I rose. “Miss Queter,” I said, and bowed. She said nothing, did not move. “I want to thank you for deciding not to kill me.” Silence, still, from Grandfather, from the others at the table. I wondered if the hallways outside were full of eavesdroppers, or if everyone else had fled, hiding anywhere that might be safe until I left. “Will you sit?” She didn’t answer.

“Sit, Queter,” said Grandfather.

“I won’t,” said Queter, and folded her arms and stared at me. “I could have killed you, Radchaai. You’d probably have deserved it, but Raughd deserved it more.”

I gestured resignation and reseated myself. “She threatened your sister, I take it?” An incredulous look told me my mistake. “Your brother. Is he all right?”

She raised an eyebrow, tilted her head. “The rescuer of the helpless.” Her voice was acid.

“Queter,” warned Grandfather.

I raised a gloved hand, palm out—the gesture would have been rude, to most Radchaai, but meant something else to a Valskaayan. Hold. Be calm. “It’s all right, Grandfather. I know justice when I hear it.” A small, incredulous noise from one of the others sitting at the table, quickly silenced. Everyone pretended not to have noticed it. “Citizen Raughd had a taste for tormenting your brother. She’s quite shrewd in some ways. She knew what lengths you’d go to, to protect him. She also knew that you have some technical ability. That if she managed to filch some explosives from a construction site and provided you with the instructions for how to use them, you’d be able to follow them. She didn’t, I suspect, realize that you might come up with ways to improve their use. The scrap metal was your idea, wasn’t it?” I had no evidence for that, beyond the repeated signs that Raughd rarely thought things through. Queter’s expression didn’t change. “And she didn’t realize you might decide to use them on her instead of me.”

Head still tilted, expression still sardonic, she said, “Don’t you want to know how I did it?”

I smiled. “Most esteemed Queter. For nearly all of my life I have been among people who were very firmly convinced that the universe would be the better for my absence. I doubt very much that you have any surprises for me. Still, it was well done, and if your timing hadn’t been just that smallest bit off, you would have succeeded. Your talents are wasted here.”

“Oh, of course they are.” Her tone became, if possible, even more cutting than before. “There’s no one else here but superstitious savages.” The last words in Radchaai.

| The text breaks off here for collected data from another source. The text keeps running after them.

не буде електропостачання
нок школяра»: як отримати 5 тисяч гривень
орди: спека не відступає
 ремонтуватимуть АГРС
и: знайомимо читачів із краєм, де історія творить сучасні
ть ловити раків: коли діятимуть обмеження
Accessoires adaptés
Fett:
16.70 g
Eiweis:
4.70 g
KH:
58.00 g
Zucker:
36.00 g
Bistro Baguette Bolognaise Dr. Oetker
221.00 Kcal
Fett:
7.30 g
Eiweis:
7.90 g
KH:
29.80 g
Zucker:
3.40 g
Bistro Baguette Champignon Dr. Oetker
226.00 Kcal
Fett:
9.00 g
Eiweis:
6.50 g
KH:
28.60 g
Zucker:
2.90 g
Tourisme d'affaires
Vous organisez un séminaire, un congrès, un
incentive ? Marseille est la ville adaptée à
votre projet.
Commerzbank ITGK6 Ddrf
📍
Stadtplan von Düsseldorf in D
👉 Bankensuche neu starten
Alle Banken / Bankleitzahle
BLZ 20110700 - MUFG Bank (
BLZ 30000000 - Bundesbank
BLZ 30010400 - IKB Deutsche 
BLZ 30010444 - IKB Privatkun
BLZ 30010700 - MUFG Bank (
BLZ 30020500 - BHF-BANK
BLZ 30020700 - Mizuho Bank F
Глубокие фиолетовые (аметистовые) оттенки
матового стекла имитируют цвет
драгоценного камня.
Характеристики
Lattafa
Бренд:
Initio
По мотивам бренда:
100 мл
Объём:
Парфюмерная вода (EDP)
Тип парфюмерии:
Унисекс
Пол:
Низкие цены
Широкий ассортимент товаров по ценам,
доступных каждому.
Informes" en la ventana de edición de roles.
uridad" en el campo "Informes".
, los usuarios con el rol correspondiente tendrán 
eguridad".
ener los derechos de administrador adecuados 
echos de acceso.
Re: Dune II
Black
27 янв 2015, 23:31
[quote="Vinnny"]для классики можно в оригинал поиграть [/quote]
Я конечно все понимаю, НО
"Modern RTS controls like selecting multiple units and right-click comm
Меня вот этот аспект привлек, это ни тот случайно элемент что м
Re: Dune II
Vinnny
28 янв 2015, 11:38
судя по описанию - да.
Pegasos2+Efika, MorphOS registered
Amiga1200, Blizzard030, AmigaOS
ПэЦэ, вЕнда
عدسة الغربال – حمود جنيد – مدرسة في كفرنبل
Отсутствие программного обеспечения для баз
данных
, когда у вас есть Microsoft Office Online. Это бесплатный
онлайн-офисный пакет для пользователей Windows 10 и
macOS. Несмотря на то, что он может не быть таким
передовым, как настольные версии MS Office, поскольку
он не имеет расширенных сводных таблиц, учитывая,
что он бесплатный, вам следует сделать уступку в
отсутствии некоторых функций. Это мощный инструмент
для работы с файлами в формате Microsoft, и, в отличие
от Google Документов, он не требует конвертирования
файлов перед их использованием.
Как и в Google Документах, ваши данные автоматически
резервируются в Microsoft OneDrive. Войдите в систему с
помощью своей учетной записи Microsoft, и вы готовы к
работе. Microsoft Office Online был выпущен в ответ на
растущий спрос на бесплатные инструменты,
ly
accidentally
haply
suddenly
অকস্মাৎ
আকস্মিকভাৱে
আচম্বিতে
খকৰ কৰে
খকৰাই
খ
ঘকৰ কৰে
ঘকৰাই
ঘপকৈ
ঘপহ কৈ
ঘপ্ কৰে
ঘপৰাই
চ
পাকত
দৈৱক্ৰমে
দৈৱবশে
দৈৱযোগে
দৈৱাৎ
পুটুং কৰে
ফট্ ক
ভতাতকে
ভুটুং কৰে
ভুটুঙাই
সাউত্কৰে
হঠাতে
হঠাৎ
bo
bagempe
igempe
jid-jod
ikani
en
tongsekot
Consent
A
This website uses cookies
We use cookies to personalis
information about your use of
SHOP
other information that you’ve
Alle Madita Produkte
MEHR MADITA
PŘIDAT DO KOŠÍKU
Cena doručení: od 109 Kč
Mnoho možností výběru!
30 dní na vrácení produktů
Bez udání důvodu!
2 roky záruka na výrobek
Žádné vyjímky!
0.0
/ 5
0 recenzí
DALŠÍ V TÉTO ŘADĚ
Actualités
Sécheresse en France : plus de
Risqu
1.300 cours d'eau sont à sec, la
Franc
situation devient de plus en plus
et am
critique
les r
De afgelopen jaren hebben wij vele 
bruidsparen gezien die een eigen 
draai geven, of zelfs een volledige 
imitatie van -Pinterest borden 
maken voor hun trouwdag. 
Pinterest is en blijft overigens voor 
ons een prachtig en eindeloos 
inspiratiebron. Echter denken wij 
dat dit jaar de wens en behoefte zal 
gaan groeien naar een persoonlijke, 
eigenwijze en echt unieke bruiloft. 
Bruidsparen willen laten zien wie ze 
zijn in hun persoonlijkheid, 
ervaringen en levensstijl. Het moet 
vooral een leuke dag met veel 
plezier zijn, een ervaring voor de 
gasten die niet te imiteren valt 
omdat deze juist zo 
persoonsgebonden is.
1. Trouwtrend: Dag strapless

“The information you would need to make something like that is not freely available,” I said. “If you’d gone looking for it you would have been denied access, and possibly had Planetary Security looking closely at you. If you attended school here you’d have learned to recite passages of scripture, and some cleaned-up history, and very little more. Raughd herself likely knew no more than that explosives can kill people. You worked the details out yourself.” Had, perhaps, been pondering the question long before Raughd made her move. “Sorting tea leaves and fixing the machines in the manufactory! You must have been bored beyond belief. If you’d ever taken the aptitudes, the assigners would have been sure to send you somewhere your talents were better occupied, and you’d have had no time or opportunity to dream up trouble.” Queter’s lips tightened, and she drew breath as though to reply. “And,” I forestalled her, “you would not have been here to protect your brother.” I gestured, acknowledging the irony of such things.